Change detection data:
※

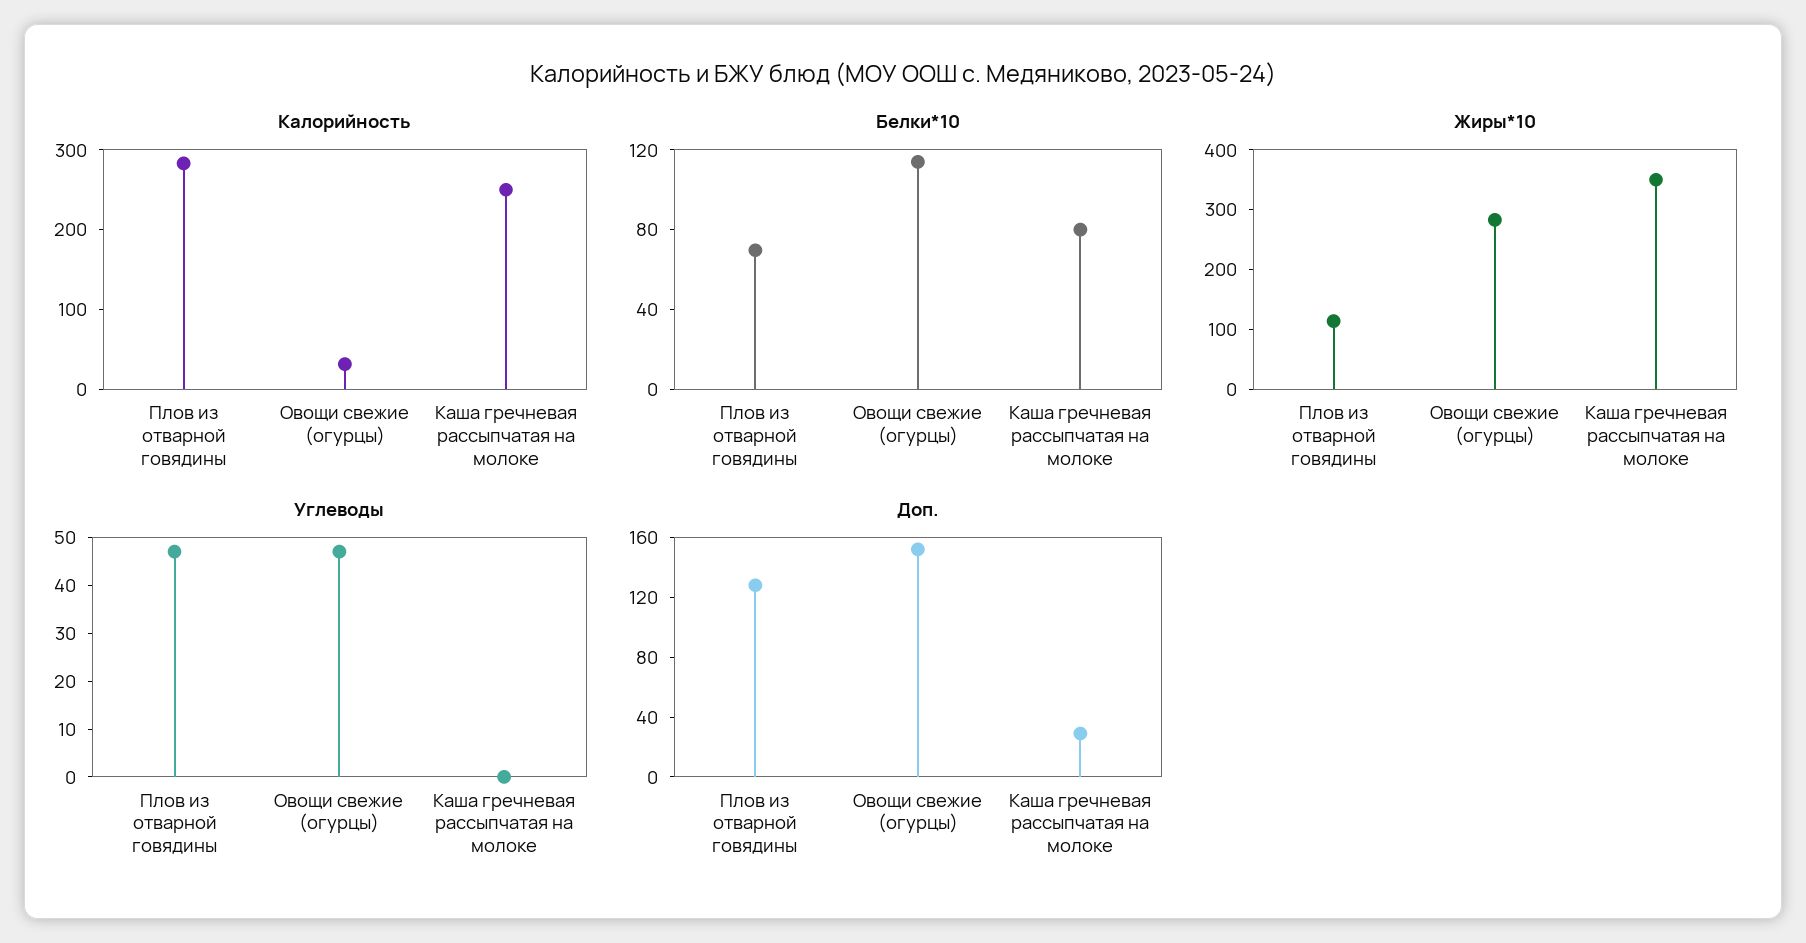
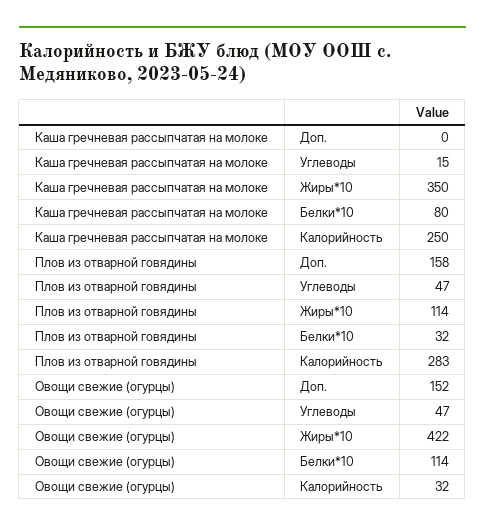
Белки*10, Плов из отварной говядины: 70 -> 32
Жиры*10, Овощи свежие (огурцы): 280 -> 422
Углеводы, Каша гречневая рассыпчатая на молоке: 0 -> 15
Доп., Плов из отварной говядины: 130 -> 158
Доп., Каша гречневая рассыпчатая на молоке: 30 -> 0

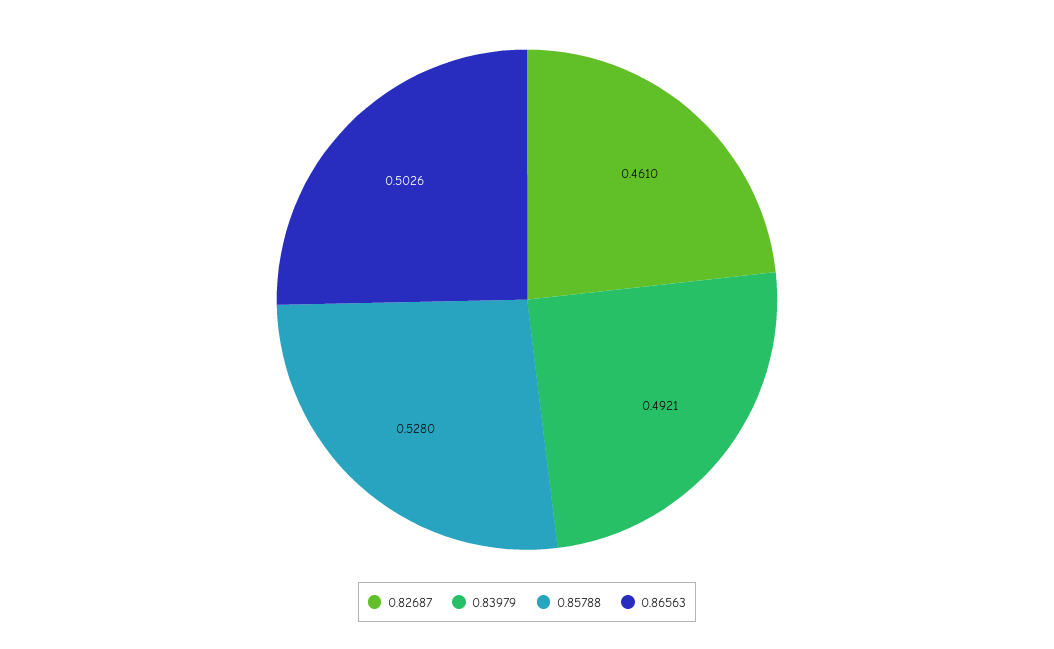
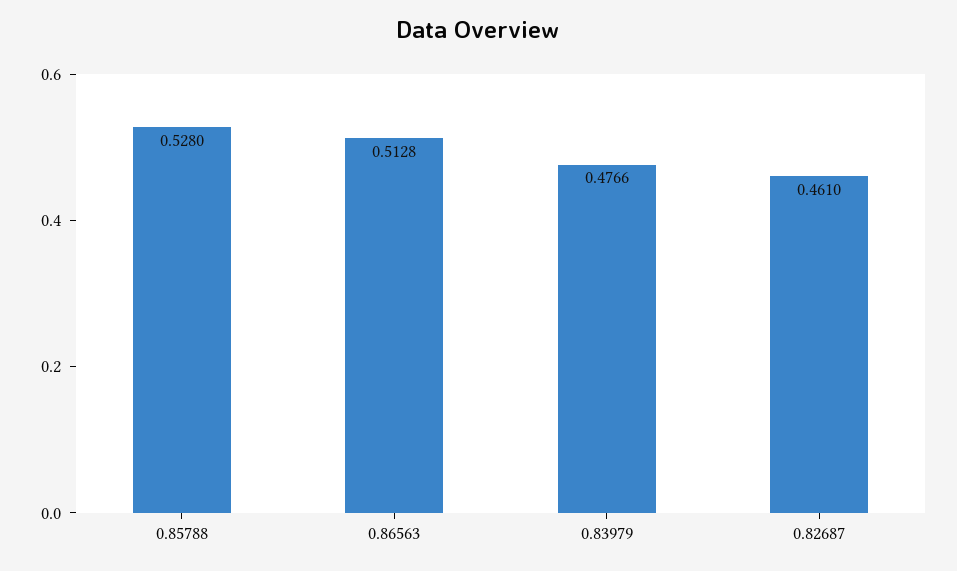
0.83979: 0.4921 -> 0.4766
0.86563: 0.5026 -> 0.5128

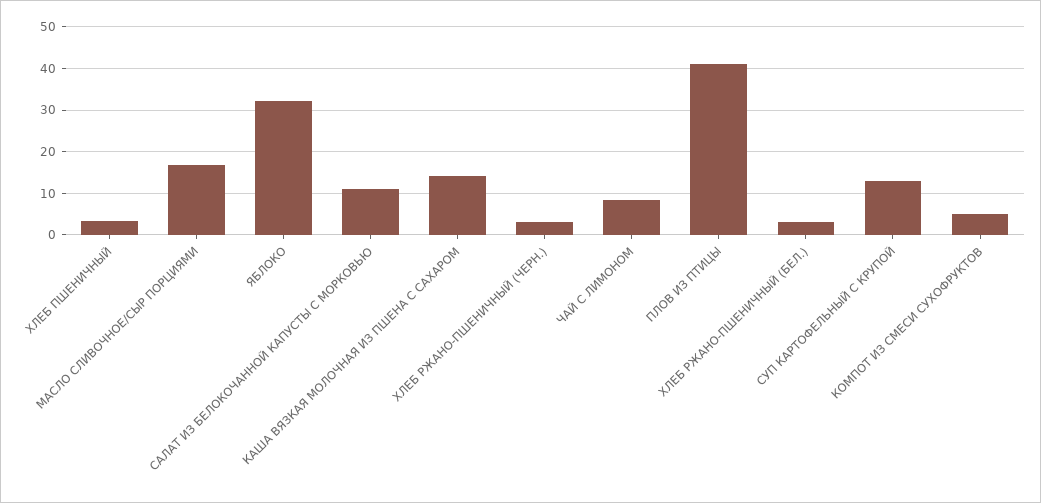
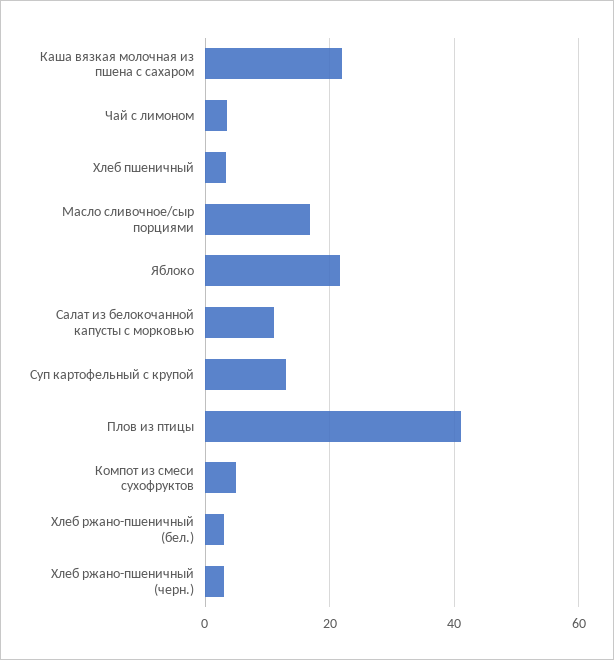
ЯБЛОКО: 32 -> 22
КАША ВЯЗКАЯ МОЛОЧНАЯ ИЗ ПШЕНА С САХАРОМ: 14 -> 22
ЧАЙ С ЛИМОНОМ: 8 -> 4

※

PROMPT
Your task is to set down every entry exactly, leaving out any picture it contains.

WRITTEN SOLUTION
Белки*10, Плов из отварной говядины: 70 -> 32
Жиры*10, Овощи свежие (огурцы): 280 -> 422
Углеводы, Каша гречневая рассыпчатая на молоке: 0 -> 15
Доп., Плов из отварной говядины: 130 -> 158
Доп., Каша гречневая рассыпчатая на молоке: 30 -> 0

0.83979: 0.4921 -> 0.4766
0.86563: 0.5026 -> 0.5128

ЯБЛОКО: 32 -> 22
КАША ВЯЗКАЯ МОЛОЧНАЯ ИЗ ПШЕНА С САХАРОМ: 14 -> 22
ЧАЙ С ЛИМОНОМ: 8 -> 4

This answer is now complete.